I would prefer if ... between def foo(...) and lambda(...) remained identical even if I have to write lambda(x: int, /).

2 Likes

Looking at today’s runtime behavior of lambda, I see that it disallows any kind of parenthesis in the argument specification:

>>> lambda (x): x
  File "<python-input-3>", line 1
    lambda (x): x
           ^^^
SyntaxError: Lambda expression parameters cannot be parenthesized

So, this gives us a lot of room to implement something new.


Jelle makes a good point that it’s not clear what lambda(int) is supposed to mean. (Is int the name of the function argument or a type?) There are pro and cons to both interpretations:

Option 1: lambda(int) refers to the name of the function argument

Under this option, the content of the parentheses after lambda is a normal function signature, as used in def.

This would be compatible with also enabling type annotations on lambda expressions, because it’s clear what this would mean then:

prod = lambda(x, y: int) -> int: x * y

Type annotations on lambda expressions isn’t possible today, so this might be nice. However, I’m not sure this is really that useful considering that you can always use a def instead of a lambda. Also, if a parenthesis after lambda can introduce both a type-annotated lambda function and a callable type annotation, then this might be confusing, and hard to implement.

Besides this, the main downside of this option seems to be increased verbosity.

For example Callable[Concatenate[bool, P], R] would have to be written

f: lambda(x: bool, *args: P.args, **kwargs: P.kwargs) -> R

instead of simply lambda(bool, **P) -> R with option 2 below.

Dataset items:
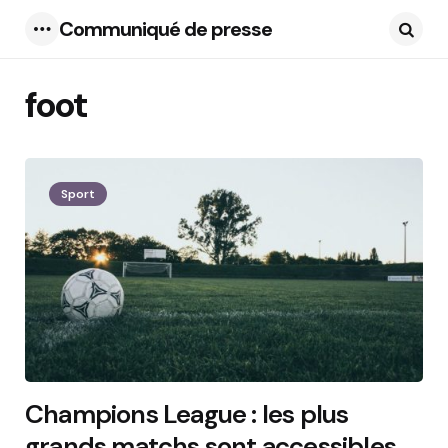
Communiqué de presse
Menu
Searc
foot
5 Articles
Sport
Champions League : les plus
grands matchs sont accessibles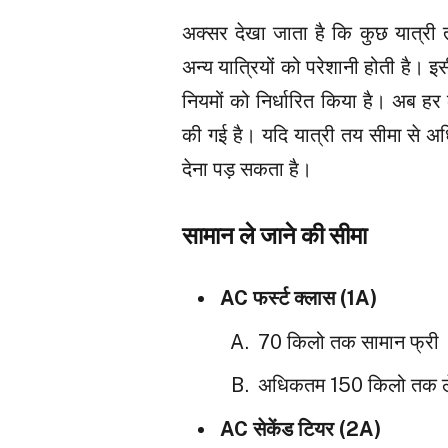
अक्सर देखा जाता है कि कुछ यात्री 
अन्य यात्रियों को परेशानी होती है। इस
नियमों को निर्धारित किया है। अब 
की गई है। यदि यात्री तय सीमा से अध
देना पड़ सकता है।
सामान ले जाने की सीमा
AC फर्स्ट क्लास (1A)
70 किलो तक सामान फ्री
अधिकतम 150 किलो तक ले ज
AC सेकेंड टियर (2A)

• Brief 1:
Quote the part of the discussion of lambda syntax that opens with the words containing "prod = lambda(x, y: int)" and closes with "hard to implement.".
• Brief 2:
In the discussion of lambda syntax, what error message does Python currently give when lambda parameters are put in parentheses?

• Exercise answer 1:
prod = lambda(x, y: int) -> int: x * y

Type annotations on lambda expressions isn’t possible today, so this might be nice. However, I’m not sure this is really that useful considering that you can always use a def instead of a lambda. Also, if a parenthesis after lambda can introduce both a type-annotated lambda function and a callable type annotation, then this might be confusing, and hard to implement.

• Exercise answer 2:
SyntaxError: Lambda expression parameters cannot be parenthesized